Battlepanda: Net Neutrality Matters


Always trying to figure things out with the minimum of bullshit and the maximum of belligerence.

Monday, April 17, 2006

Net Neutrality Matters

(Posted by John.)

This is one of those issues that I think people should be more passionate about, but it's hard to explain why (for me, anyway.) We've seen an increasing move by large telecommunications companies in the US and Canada to control access to their broadband lines. Rogers, Telus, and Bell (which collectively control more than half the broadband internet market in Canada) have all basically endorsed the concept of a tiered Internet. In the US, AT&T and Verizon have both done the same.

Essentially, the big Telcos want to turn the Internet in to something more like TV. And not in a good way. We're talking more restrictions, more costs, less freedom. I don't know about you, but I've really enjoyed a decade of Internet. I've gotten way more out of my $40/month for cable internet than I have out of my $40/month for cable television.

This is why I support things like Hydro Toronto's municipal wi-fi network. It's a start, but it isn't enough. If we're serious about net neutrality, the only thing that makes sense is direct public provision of Internet access. This may mean that we preserve part of the radio spectrum for public use (the way we do for public television) or it might mean the government builds its own fiber network. Either way, I think the state definitely needs to step in.

As for the telcos themselves, the idea that they need to do this to recoup costs is pretty transparent bullshit. From
Gary Bachula, vice president for external affairs of Internet2, a nonprofit project by universities and corporations to build an extremely fast and large network, argues that managing online traffic just doesn't work very well. At the February Senate hearing, he testified that when Internet2 began setting up its large network, called Abilene, "our engineers started with the assumption that we should find technical ways of prioritizing certain kinds of bits, such as streaming video, or video conferencing, in order to assure that they arrive without delay. As it developed, though, all of our research and practical experience supported the conclusion that it was far more cost effective to simply provide more bandwidth. With enough bandwidth in the network, there is no congestion and video bits do not need preferential treatment."

Today, Bachula continued, "our Abilene network does not give preferential treatment to anyone's bits, but our users routinely experiment with streaming HDTV, hold thousands of high-quality two-way videoconferences simultaneously, and transfer huge files of scientific data around the globe without loss of packets."

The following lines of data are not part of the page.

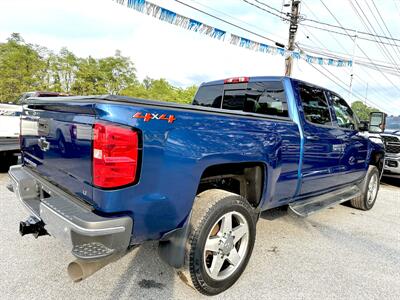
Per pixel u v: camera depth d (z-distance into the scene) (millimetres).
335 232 4109
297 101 3438
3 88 28062
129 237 1921
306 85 3689
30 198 2686
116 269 2783
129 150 1831
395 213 5297
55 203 2082
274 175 2930
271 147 2828
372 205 5473
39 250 3023
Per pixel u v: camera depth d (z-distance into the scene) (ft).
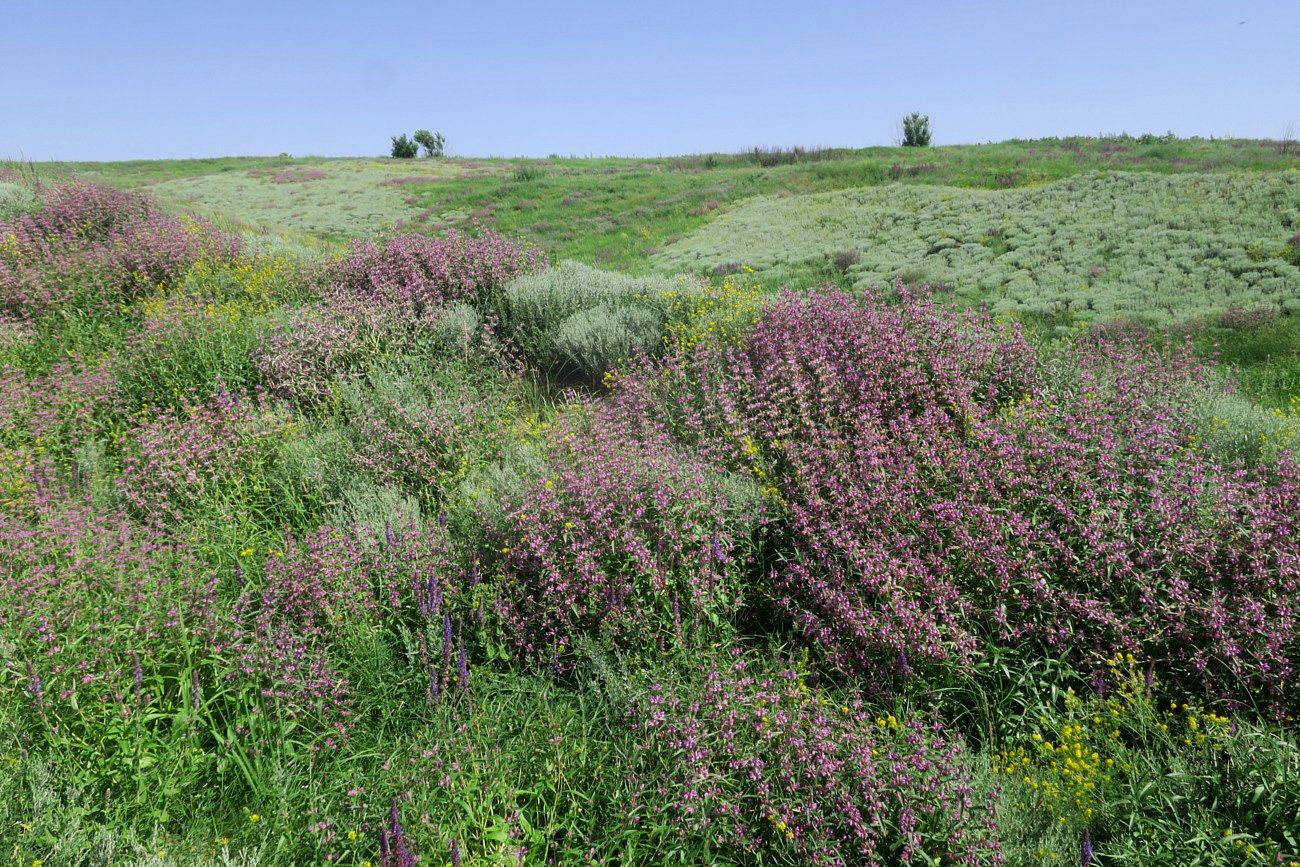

Not only is adding intelligence to a network not very useful, Bachula pointed out, it's not very cheap. A system that splits data into various lanes of traffic requires expensive equipment, both within the network and at people's homes. Right now, broadband companies are spending a great deal on things like set-top boxes, phone routers and other equipment for their advanced services. "Simple is cheaper," Bachula said. "Complex is costly" -- a cost that may well be passed on to customers.
This isn't about recouping costs. This is about control, and who has it.